Kegiatan yang berlangsung pada Kamis (5/3/2026) tersebut bertujuan untuk memperoleh data kepemilikan dan peruntukan lahan yang nantinya akan menjadi dasar kajian dalam penyusunan kebijakan pengembangan pariwisata daerah.
Kepala Dinas Pariwisata Kabupaten Sukabumi, Ali Iskandar, mengatakan koordinasi dengan Kantor Pertanahan sangat penting untuk memastikan pemetaan kawasan yang berpotensi dikembangkan sebagai destinasi wisata.
“Kami berharap melalui koordinasi ini dapat diketahui secara jelas lahan-lahan yang masih berpeluang untuk dikelola pemerintah daerah dalam mendukung pengembangan kawasan pariwisata pesisir, khususnya dari Cisolok hingga Tegalbuleud yang panjangnya sekitar 117 kilometer,” ujar Ali Iskandar.
Menurutnya, data tersebut akan menjadi bahan analisis untuk menyusun perencanaan pengembangan pariwisata yang terintegrasi dengan konsep Master Plan Geopark serta rencana tata ruang wilayah.
Selain itu, pihaknya juga akan melakukan identifikasi terhadap kawasan sempadan pantai untuk memastikan pemanfaatan lahan sesuai dengan ketentuan peraturan yang berlaku.
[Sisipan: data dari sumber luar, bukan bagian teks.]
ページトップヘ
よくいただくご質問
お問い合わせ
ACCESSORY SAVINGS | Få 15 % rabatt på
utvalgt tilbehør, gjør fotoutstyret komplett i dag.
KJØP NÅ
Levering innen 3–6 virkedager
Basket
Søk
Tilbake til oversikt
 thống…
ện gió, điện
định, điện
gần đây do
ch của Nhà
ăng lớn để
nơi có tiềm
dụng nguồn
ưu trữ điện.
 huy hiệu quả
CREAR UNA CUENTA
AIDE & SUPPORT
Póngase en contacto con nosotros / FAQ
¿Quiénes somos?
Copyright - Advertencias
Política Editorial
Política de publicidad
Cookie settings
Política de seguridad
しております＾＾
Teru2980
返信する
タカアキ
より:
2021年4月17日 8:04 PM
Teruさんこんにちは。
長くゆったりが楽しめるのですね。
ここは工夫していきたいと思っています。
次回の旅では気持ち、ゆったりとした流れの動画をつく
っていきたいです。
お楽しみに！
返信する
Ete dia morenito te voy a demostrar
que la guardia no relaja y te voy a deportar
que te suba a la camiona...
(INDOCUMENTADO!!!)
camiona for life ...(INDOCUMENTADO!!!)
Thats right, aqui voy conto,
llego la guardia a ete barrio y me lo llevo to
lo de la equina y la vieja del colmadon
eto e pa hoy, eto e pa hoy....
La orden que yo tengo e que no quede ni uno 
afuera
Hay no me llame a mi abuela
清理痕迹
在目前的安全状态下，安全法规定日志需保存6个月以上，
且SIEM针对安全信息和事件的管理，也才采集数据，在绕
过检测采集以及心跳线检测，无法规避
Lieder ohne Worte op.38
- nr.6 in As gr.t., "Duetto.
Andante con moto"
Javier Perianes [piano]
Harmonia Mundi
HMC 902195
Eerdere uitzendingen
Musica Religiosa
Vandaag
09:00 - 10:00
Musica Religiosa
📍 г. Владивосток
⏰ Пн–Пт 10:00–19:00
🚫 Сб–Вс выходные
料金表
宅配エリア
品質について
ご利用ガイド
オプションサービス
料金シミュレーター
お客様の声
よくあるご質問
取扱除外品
“Kami juga akan mengidentifikasi mana saja area yang termasuk sempadan pantai dan memastikan pemanfaatannya sesuai aturan. Jika terdapat penggunaan lahan yang tidak sesuai peruntukan, maka hal itu akan menjadi bahan bagi pimpinan untuk menentukan langkah lanjutan,” jelasnya.
Ali menambahkan, upaya penataan kawasan pesisir tersebut sejalan dengan arahan Pemerintah Provinsi Jawa Barat dan Pemerintah Kabupaten Sukabumi agar kawasan Palabuhanratu dan sekitarnya dapat tertata lebih baik sebagai kawasan wisata unggulan.
“Ke depan kawasan Palabuhanratu, dari Cisolok sampai Tegalbuleud, harus tertata sesuai peruntukannya. Data yang kami kumpulkan ini akan menjadi referensi bagi pimpinan dalam menentukan kebijakan pengembangan pariwisata yang berkelanjutan,” katanya.
Melalui koordinasi lintas perangkat daerah ini, Dispar berharap terbangun sinergi yang kuat dalam mendukung kemajuan sektor pariwisata Kabupaten Sukabumi sekaligus memberikan manfaat bagi masyarakat.